# Journeyman Exam Training in Miami, FL



## Colorado Fatboy (Apr 25, 2009)

jaojalvo said:


> I'm looking for a small class to help me pass the journeyman exam for Miami-Dade. I took the Mike Holt class but would like a smaller class (less than 10 participants).
> 
> Anyone knows if this exists in Miami?
> 
> Any other suggestions to help me pass the exam would be helpful (online classes or particular study guides).


I recently got my JW license here in CO. I went to a class that was 2 days long. Probably 40ppl in there. The class came with an awesome workbook. After working my way through the book I started doing every practice test I could find. I passed, first time taking the test.
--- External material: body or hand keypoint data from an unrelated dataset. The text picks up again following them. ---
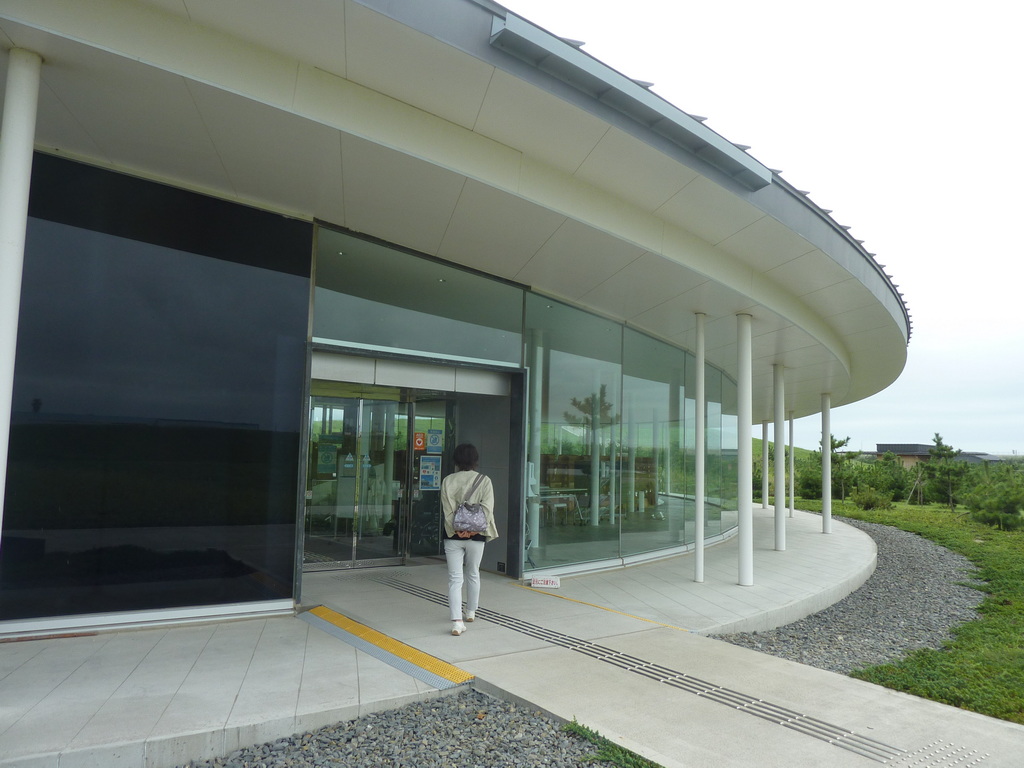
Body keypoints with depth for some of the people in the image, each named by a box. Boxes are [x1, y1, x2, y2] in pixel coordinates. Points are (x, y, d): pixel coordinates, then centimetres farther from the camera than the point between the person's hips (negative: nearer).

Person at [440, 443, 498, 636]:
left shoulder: (448, 481, -4)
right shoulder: (484, 481, -4)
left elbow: (447, 509, -8)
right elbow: (487, 509, -10)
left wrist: (455, 531, -8)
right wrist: (475, 529, -9)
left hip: (453, 536, -1)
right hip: (476, 536, 1)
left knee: (455, 578, 2)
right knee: (473, 574, 20)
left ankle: (457, 621, -9)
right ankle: (471, 612, 36)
However I spent a LOT of time studying. It was 10 weeks from the class until the day I tested. Take any and all free time you have and study. Even if it's only 15mins. The thing is there is no substitute for spending the time studying. Keeping study sessions under an hour is a good idea too. Hope that helps. Good luck!


----------



## Colorado Fatboy (Apr 25, 2009)

Here are some links to help you too: Some of this stuff is 2008 but it's still good. I used a lot of 2008 practice tests myself. Don't worry if they say Journeyman or Master on the practice stuff. Basically all the same questions.

http://www.electrician2.com/vdrv11practice/rvframehol.htm

http://www.mikeholt.com/freestuff.php?id=freegeneral


----------



## Electron_Sam78 (Feb 26, 2010)

Colorado Fatboy said:


> I recently got my JW license here in CO. I went to a class that was 2 days long. Probably 40ppl in there. The class came with an awesome workbook. After working my way through the book I started doing every practice test I could find. I passed, first time taking the test. However I spent a LOT of time studying. It was 10 weeks from the class until the day I tested. Take any and all free time you have and study. Even if it's only 15mins. The thing is there is no substitute for spending the time studying. Keeping study sessions under an hour is a good idea too. Hope that helps. Good luck!


 
Are these tests usually open book with the NEC portion?


----------



## Colorado Fatboy (Apr 25, 2009)

Electron_Sam78 said:


> Are these tests usually open book with the NEC portion?



Yes they are.


----------